* [BRIEF]
Tally the lines in the data below where the word "tail" appears, and give the tally alone.

START AVAILABLE DATA

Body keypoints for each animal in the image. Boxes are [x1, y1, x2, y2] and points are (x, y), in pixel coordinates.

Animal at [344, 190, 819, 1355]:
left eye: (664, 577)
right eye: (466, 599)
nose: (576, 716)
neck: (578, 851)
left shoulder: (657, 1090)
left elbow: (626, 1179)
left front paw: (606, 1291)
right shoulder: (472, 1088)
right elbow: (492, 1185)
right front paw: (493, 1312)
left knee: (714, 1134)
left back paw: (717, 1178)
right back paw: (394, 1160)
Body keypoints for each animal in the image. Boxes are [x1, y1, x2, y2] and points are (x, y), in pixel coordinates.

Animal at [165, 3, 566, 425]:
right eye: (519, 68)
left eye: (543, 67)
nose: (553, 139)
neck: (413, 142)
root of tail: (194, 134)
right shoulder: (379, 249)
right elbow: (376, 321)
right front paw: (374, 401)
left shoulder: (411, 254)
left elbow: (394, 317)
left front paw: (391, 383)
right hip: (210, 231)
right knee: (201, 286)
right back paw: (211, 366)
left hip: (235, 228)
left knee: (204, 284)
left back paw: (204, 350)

END AVAILABLE DATA
START AVAILABLE DATA

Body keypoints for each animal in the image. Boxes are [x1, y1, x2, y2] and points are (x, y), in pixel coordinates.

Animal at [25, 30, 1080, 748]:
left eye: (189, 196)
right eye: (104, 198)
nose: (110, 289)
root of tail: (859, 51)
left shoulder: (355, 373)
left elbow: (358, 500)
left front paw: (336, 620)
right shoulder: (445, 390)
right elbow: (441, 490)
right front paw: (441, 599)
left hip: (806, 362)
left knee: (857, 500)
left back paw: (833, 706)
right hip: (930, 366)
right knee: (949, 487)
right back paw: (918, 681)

END AVAILABLE DATA
START AVAILABLE DATA

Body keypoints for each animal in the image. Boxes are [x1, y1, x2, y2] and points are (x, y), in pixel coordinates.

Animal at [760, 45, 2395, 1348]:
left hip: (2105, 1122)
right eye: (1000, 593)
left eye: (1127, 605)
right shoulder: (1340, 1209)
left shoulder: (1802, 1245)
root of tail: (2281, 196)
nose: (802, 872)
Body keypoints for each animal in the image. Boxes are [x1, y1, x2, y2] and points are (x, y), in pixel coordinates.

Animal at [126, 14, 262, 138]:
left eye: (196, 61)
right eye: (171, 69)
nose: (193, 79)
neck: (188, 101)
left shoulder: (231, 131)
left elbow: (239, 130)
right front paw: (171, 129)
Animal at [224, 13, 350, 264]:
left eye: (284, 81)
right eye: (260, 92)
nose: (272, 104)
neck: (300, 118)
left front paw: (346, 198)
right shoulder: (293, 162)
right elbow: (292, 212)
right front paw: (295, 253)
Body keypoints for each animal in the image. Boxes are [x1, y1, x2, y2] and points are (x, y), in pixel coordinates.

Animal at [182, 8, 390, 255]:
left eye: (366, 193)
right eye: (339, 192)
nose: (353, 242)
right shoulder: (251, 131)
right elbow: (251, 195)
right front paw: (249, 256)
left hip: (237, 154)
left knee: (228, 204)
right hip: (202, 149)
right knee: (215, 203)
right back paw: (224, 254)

END AVAILABLE DATA

* [RESULT OF THE TASK]
3